A generative network model of neurodevelopmental diversity in structural brain organization

Collaborators, Affiliations
Observational Study

A generative network model of neurodevelopmental diversity in structural brain organization

Danyal Akarca et al. Nat Commun. .

Abstract

The formation of large-scale brain networks, and their continual refinement, represent crucial developmental processes that can drive individual differences in cognition and which are associated with multiple neurodevelopmental conditions. But how does this organization arise, and what mechanisms drive diversity in organization? We use generative network modeling to provide a computational framework for understanding neurodevelopmental diversity.
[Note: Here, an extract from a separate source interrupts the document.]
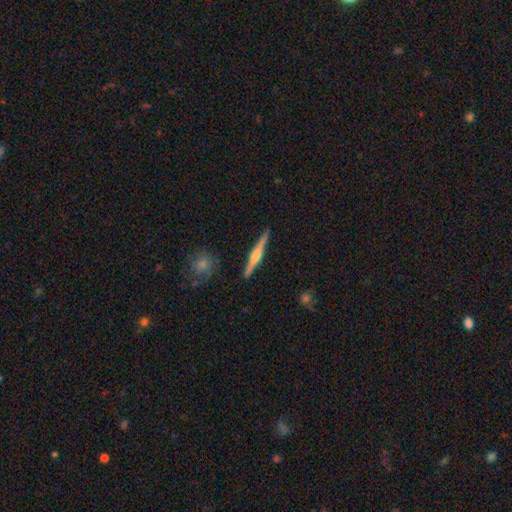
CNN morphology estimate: smooth-or-featured: featured or disk: 74% | smooth: 20% | star or artifact: 5%
  disk-edge-on: yes: 98% | no: 2%
    edge-on-bulge: rounded: 83% | boxy: 11% | none: 6%
  merging: none: 91% | minor disturbance: 6% | major disturbance: 1% | merger: 1%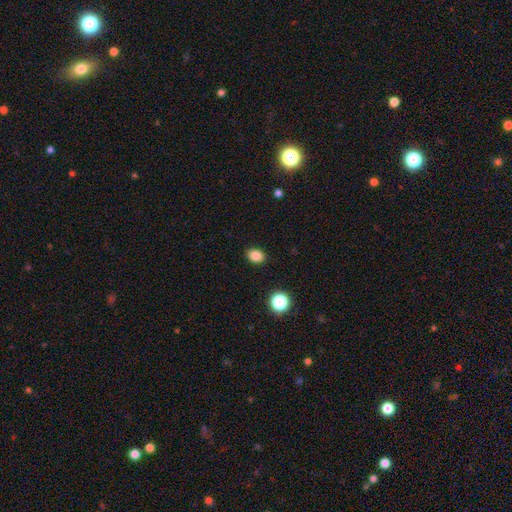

Within this framework macroscopic brain organization, complete with spatial embedding of its organization, is an emergent property of a generative wiring equation that optimizes its connectivity by renegotiating its biological costs and topological values continuously over time. The rules that govern these iterative wiring properties are controlled by a set of tightly framed parameters, with subtle differences in these parameters steering network growth towards different neurodiverse outcomes. Regional expression of genes associated with the simulations converge on biological processes and cellular components predominantly involved in synaptic signaling, neuronal projection, catabolic intracellular processes and protein transport. Together, this provides a unifying computational framework for conceptualizing the mechanisms and diversity in neurodevelopment, capable of integrating different levels of analysis-from genes to cognition.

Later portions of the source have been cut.